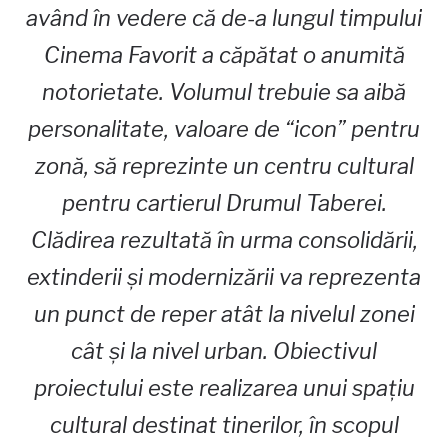
având în vedere că de-a lungul timpului
Cinema Favorit a căpătat o anumită
notorietate. Volumul trebuie sa aibă
personalitate, valoare de “icon” pentru
zonă, să reprezinte un centru cultural
pentru cartierul Drumul Taberei.
Clădirea rezultată în urma consolidării,
extinderii și modernizării va reprezenta
un punct de reper atât la nivelul zonei
cât și la nivel urban. Obiectivul
proiectului este realizarea unui spațiu
cultural destinat tinerilor, în scopul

________________________________________

• _What to work on_
In the entries above, take the line containing "notorietate. Volumul trebuie sa aibă" and each later line through the last, and repeat them exactly. Output nothing else.

• _Response to this exercise_
notorietate. Volumul trebuie sa aibă
personalitate, valoare de “icon” pentru
zonă, să reprezinte un centru cultural
pentru cartierul Drumul Taberei.
Clădirea rezultată în urma consolidării,
extinderii și modernizării va reprezenta
un punct de reper atât la nivelul zonei
cât și la nivel urban. Obiectivul
proiectului este realizarea unui spațiu
cultural destinat tinerilor, în scopul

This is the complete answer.